What is required: Present exactly, and only, the lines running from the line that contains "New feature proposals" through the end of the entries below.

_____

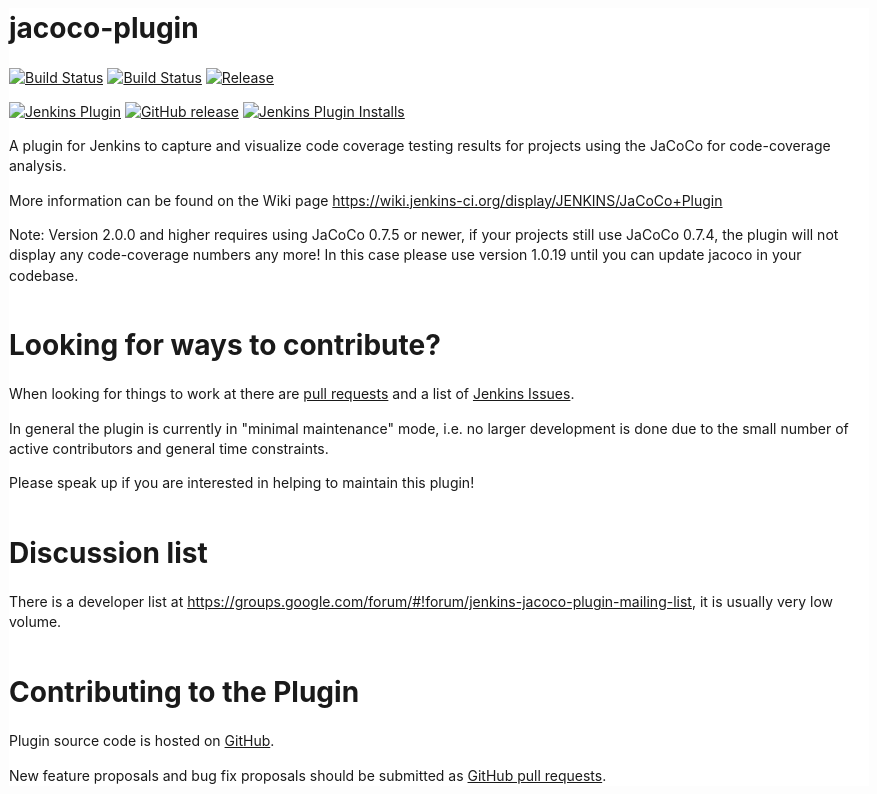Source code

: jacoco-plugin
=============

[![Build Status](https://ci.jenkins.io/buildStatus/icon?job=Plugins/jacoco-plugin/master)](https://ci.jenkins.io/blue/organizations/jenkins/Plugins%2Fjacoco-plugin/activity) 
[![Build Status](https://travis-ci.org/jenkinsci/jacoco-plugin.svg?branch=master)](https://travis-ci.org/jenkinsci/jacoco-plugin)
[![Release](https://img.shields.io/github/release/jenkinsci/jacoco-plugin.svg)](https://github.com/jenkinsci/jacoco-plugin/releases)

[![Jenkins Plugin](https://img.shields.io/jenkins/plugin/v/jacoco.svg)](https://plugins.jenkins.io/jacoco)
[![GitHub release](https://img.shields.io/github/release/jenkinsci/jacoco-plugin.svg?label=changelog)](https://github.com/jenkinsci/jacoco-plugin/releases/latest)
[![Jenkins Plugin Installs](https://img.shields.io/jenkins/plugin/i/jacoco.svg?color=blue)](https://plugins.jenkins.io/jacoco)


A plugin for Jenkins to capture and visualize code coverage testing results for projects using the 
JaCoCo for code-coverage analysis.

More information can be found on the Wiki page https://wiki.jenkins-ci.org/display/JENKINS/JaCoCo+Plugin

Note: Version 2.0.0 and higher requires using JaCoCo 0.7.5 or newer, if your projects still use JaCoCo 0.7.4, 
the plugin will not display any code-coverage numbers any more! In this case please use version 1.0.19 until you can update jacoco in your codebase.

Looking for ways to contribute?
===============================

When looking for things to work at there are [pull requests](https://github.com/jenkinsci/jacoco-plugin/pulls) and a 
list of [Jenkins Issues](https://issues.jenkins-ci.org/issues/?jql=project%20%3D%20JENKINS%20AND%20status%20not%20in%20(Closed%2C%20Resolved%2C%20%22Fixed%20but%20Unreleased%22)%20AND%20component%20%3D%20jacoco-plugin%20ORDER%20BY%20key%20DESC).

In general the plugin is currently in "minimal maintenance" mode, i.e. no 
larger development is done due to the small number of active contributors and general time constraints. 

Please speak up if you are interested in helping to maintain this plugin!

Discussion list
===============

There is a developer list at https://groups.google.com/forum/#!forum/jenkins-jacoco-plugin-mailing-list, 
it is usually very low volume.

Contributing to the Plugin
==========================

Plugin source code is hosted on [GitHub](https://github.com/jenkinsci/jacoco-plugin).

New feature proposals and bug fix proposals should be submitted as
[GitHub pull requests](https://help.github.com/articles/creating-a-pull-request).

_____

Result below:
New feature proposals and bug fix proposals should be submitted as
[GitHub pull requests](https://help.github.com/articles/creating-a-pull-request).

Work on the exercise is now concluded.